PDZRN3/LNX3 Is a Novel Target of Human Papillomavirus Type 16 (HPV-16) and HPV-18 E6

Miranda Thomas 1,, Lawrence Banks 1
Editor: M J Imperiale
PMCID: PMC4300655  PMID: 25355882

Abstract

High-risk human papillomavirus (HPV) E6 proteins have a C-terminal PDZ binding motif through which they bind, and target for proteasome-mediated degradation, a number of PDZ-containing cellular targets. Recent studies have suggested that the RING-containing ubiquitin-protein ligase PDZRN3 might also be an HPV E6 target.

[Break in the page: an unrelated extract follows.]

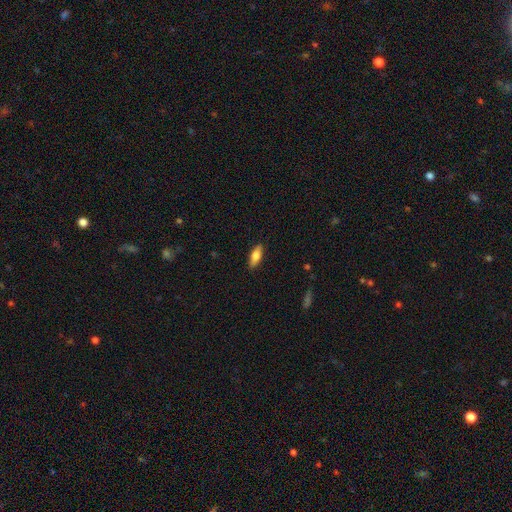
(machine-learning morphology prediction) The model was most divided on "how rounded": in between: 71%, cigar-shaped: 26%, round: 2%. More confident: merging — none (87%); smooth or featured — smooth (76%).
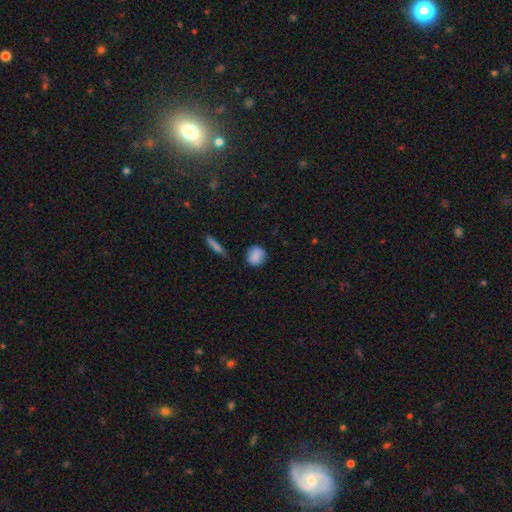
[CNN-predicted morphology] type=smooth (85%); roundness=round (75%); merging=none (78%).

In this analysis, we show that HPV-16 and HPV-18 E6 can target PDZRN3 in a PDZ- and proteasome-dependent manner and provide a connection between the HPV life cycle and differentiation-related STAT signaling.

TEXT

High-risk human papillomaviruses (HPVs) are the causative agents of cervical cancer, other anogenital cancers, and some head and neck cancers (1, 2). The E6 oncoproteins of high-risk HPV types have a C-terminal PDZ-binding motif (PBM) that is important for a normal viral life cycle and progeny production (for a review, see reference 3). PBM deletion causes viral genome integration, loss of replicative competence, and an increased potential for oncogenic transformation (48).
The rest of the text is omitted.